Saved data entries
_ _ _ _ _

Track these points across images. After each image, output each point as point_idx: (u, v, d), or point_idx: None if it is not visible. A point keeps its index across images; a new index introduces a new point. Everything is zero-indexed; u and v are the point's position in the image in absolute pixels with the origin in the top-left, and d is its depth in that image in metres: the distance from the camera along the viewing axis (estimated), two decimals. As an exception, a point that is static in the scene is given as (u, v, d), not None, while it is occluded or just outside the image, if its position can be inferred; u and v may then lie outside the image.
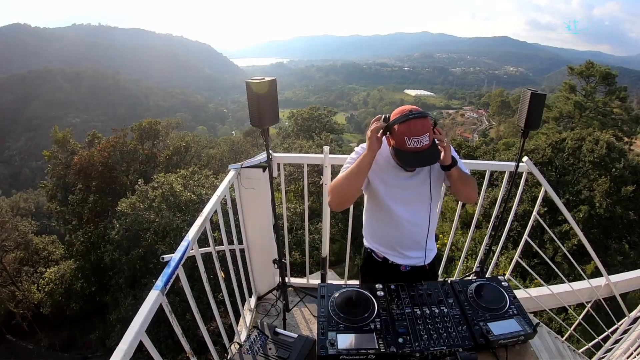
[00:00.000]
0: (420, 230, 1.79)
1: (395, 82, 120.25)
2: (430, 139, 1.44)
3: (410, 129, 1.41)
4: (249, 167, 2.13)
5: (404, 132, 1.42)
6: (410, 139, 1.41)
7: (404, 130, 1.42)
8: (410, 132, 1.41)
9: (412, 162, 1.47)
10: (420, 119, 1.42)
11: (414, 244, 1.83)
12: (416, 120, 1.42)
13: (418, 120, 1.42)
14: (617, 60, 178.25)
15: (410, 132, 1.41)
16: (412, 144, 1.41)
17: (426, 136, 1.42)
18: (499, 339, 1.67)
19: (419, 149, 1.42)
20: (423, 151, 1.43)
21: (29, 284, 14.12)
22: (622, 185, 11.22)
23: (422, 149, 1.43)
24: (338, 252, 10.19)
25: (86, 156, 13.17)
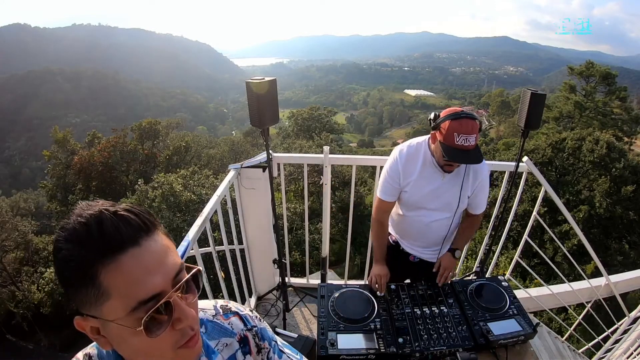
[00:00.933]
0: (440, 233, 1.83)
1: (395, 82, 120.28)
2: (476, 141, 1.51)
3: (461, 126, 1.47)
4: (249, 167, 2.13)
5: (455, 128, 1.48)
6: (460, 136, 1.47)
7: (455, 127, 1.48)
8: (461, 129, 1.47)
9: (458, 157, 1.52)
10: (472, 119, 1.50)
11: (431, 244, 1.88)
12: (468, 120, 1.49)
13: (469, 120, 1.49)
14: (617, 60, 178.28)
15: (460, 129, 1.47)
16: (461, 141, 1.47)
17: (473, 137, 1.49)
18: (499, 339, 1.67)
19: (466, 147, 1.49)
20: (469, 150, 1.50)
21: (29, 284, 14.10)
22: (622, 185, 11.22)
23: (468, 148, 1.49)
24: (338, 252, 10.17)
25: (86, 156, 13.18)
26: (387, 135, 73.44)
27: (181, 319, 0.50)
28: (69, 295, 0.49)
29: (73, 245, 0.46)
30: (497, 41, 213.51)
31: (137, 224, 0.49)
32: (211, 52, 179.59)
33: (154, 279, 0.48)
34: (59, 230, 0.48)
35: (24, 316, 14.00)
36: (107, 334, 0.50)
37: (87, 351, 0.60)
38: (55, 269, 0.49)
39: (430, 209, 1.76)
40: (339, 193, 13.35)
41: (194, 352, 0.54)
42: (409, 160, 1.71)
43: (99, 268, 0.46)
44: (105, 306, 0.47)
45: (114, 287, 0.46)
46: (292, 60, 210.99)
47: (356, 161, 2.38)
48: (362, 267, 2.82)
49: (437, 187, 1.71)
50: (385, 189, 1.77)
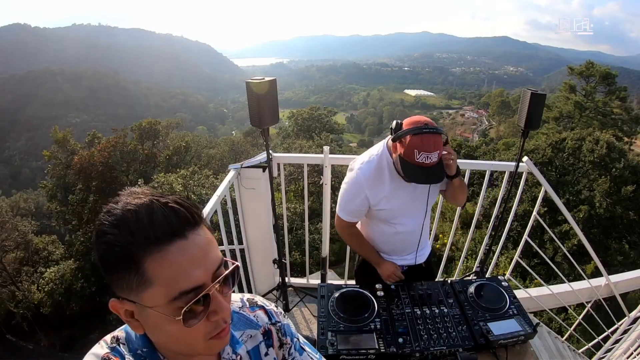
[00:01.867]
0: (414, 237, 1.80)
1: (395, 82, 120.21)
2: (438, 157, 1.41)
3: (422, 143, 1.37)
4: (249, 167, 2.13)
5: (415, 144, 1.37)
6: (420, 154, 1.37)
7: (416, 143, 1.37)
8: (422, 146, 1.37)
9: (416, 177, 1.43)
10: (434, 135, 1.39)
11: (407, 248, 1.85)
12: (429, 136, 1.38)
13: (432, 136, 1.38)
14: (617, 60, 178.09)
15: (421, 146, 1.37)
16: (421, 158, 1.38)
17: (436, 154, 1.39)
18: (499, 339, 1.67)
19: (426, 164, 1.39)
20: (429, 168, 1.41)
21: (29, 284, 14.11)
22: (622, 185, 11.23)
23: (428, 165, 1.40)
24: (338, 252, 10.17)
25: (86, 156, 13.16)
26: (387, 135, 73.32)
27: (217, 311, 0.52)
28: (108, 278, 0.51)
29: (120, 231, 0.47)
30: (497, 41, 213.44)
31: (185, 217, 0.50)
32: (211, 52, 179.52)
33: (197, 271, 0.49)
34: (105, 215, 0.49)
35: (24, 316, 14.00)
36: (142, 319, 0.52)
37: (116, 334, 0.61)
38: (96, 251, 0.50)
39: (407, 216, 1.70)
40: (338, 193, 13.35)
41: (223, 342, 0.57)
42: (374, 178, 1.59)
43: (145, 256, 0.47)
44: (146, 293, 0.49)
45: (158, 276, 0.48)
46: (292, 60, 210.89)
47: (356, 161, 2.37)
48: (362, 267, 2.81)
49: (410, 193, 1.64)
50: (350, 210, 1.68)
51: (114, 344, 0.59)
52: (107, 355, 0.56)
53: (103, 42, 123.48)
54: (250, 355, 0.71)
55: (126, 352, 0.58)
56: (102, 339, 0.61)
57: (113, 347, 0.58)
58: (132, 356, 0.57)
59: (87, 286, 13.02)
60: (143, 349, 0.58)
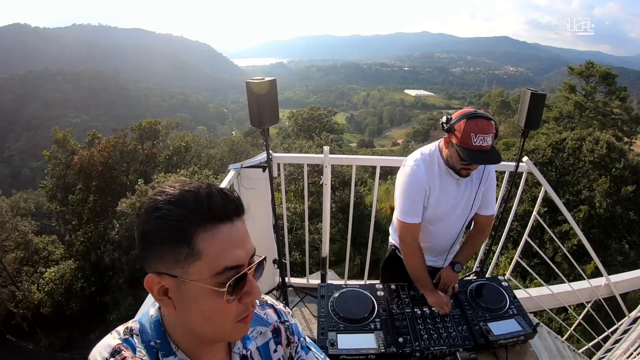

_ _ _ _ _

AIM OF THE EXERCISE
Reproduce the lines above, exactly and exclusively, from the line containing "38: (55, 269, 0.49)" down to the last line, both included; pictures are not part of the copy.

RESULT BELOW
38: (55, 269, 0.49)
39: (430, 209, 1.76)
40: (339, 193, 13.35)
41: (194, 352, 0.54)
42: (409, 160, 1.71)
43: (99, 268, 0.46)
44: (105, 306, 0.47)
45: (114, 287, 0.46)
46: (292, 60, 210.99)
47: (356, 161, 2.38)
48: (362, 267, 2.82)
49: (437, 187, 1.71)
50: (385, 189, 1.77)
[00:01.867]
0: (414, 237, 1.80)
1: (395, 82, 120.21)
2: (438, 157, 1.41)
3: (422, 143, 1.37)
4: (249, 167, 2.13)
5: (415, 144, 1.37)
6: (420, 154, 1.37)
7: (416, 143, 1.37)
8: (422, 146, 1.37)
9: (416, 177, 1.43)
10: (434, 135, 1.39)
11: (407, 248, 1.85)
12: (429, 136, 1.38)
13: (432, 136, 1.38)
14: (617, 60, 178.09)
15: (421, 146, 1.37)
16: (421, 158, 1.38)
17: (436, 154, 1.39)
18: (499, 339, 1.67)
19: (426, 164, 1.39)
20: (429, 168, 1.41)
21: (29, 284, 14.11)
22: (622, 185, 11.23)
23: (428, 165, 1.40)
24: (338, 252, 10.17)
25: (86, 156, 13.16)
26: (387, 135, 73.32)
27: (217, 311, 0.52)
28: (108, 278, 0.51)
29: (120, 231, 0.47)
30: (497, 41, 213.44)
31: (185, 217, 0.50)
32: (211, 52, 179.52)
33: (197, 271, 0.49)
34: (105, 215, 0.49)
35: (24, 316, 14.00)
36: (142, 319, 0.52)
37: (116, 334, 0.61)
38: (96, 251, 0.50)
39: (407, 216, 1.70)
40: (338, 193, 13.35)
41: (223, 342, 0.57)
42: (374, 178, 1.59)
43: (145, 256, 0.47)
44: (146, 293, 0.49)
45: (158, 276, 0.48)
46: (292, 60, 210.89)
47: (356, 161, 2.37)
48: (362, 267, 2.81)
49: (410, 193, 1.64)
50: (350, 210, 1.68)
51: (114, 344, 0.59)
52: (107, 355, 0.56)
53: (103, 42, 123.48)
54: (250, 355, 0.71)
55: (126, 352, 0.58)
56: (102, 339, 0.61)
57: (113, 347, 0.58)
58: (132, 356, 0.57)
59: (87, 286, 13.02)
60: (143, 349, 0.58)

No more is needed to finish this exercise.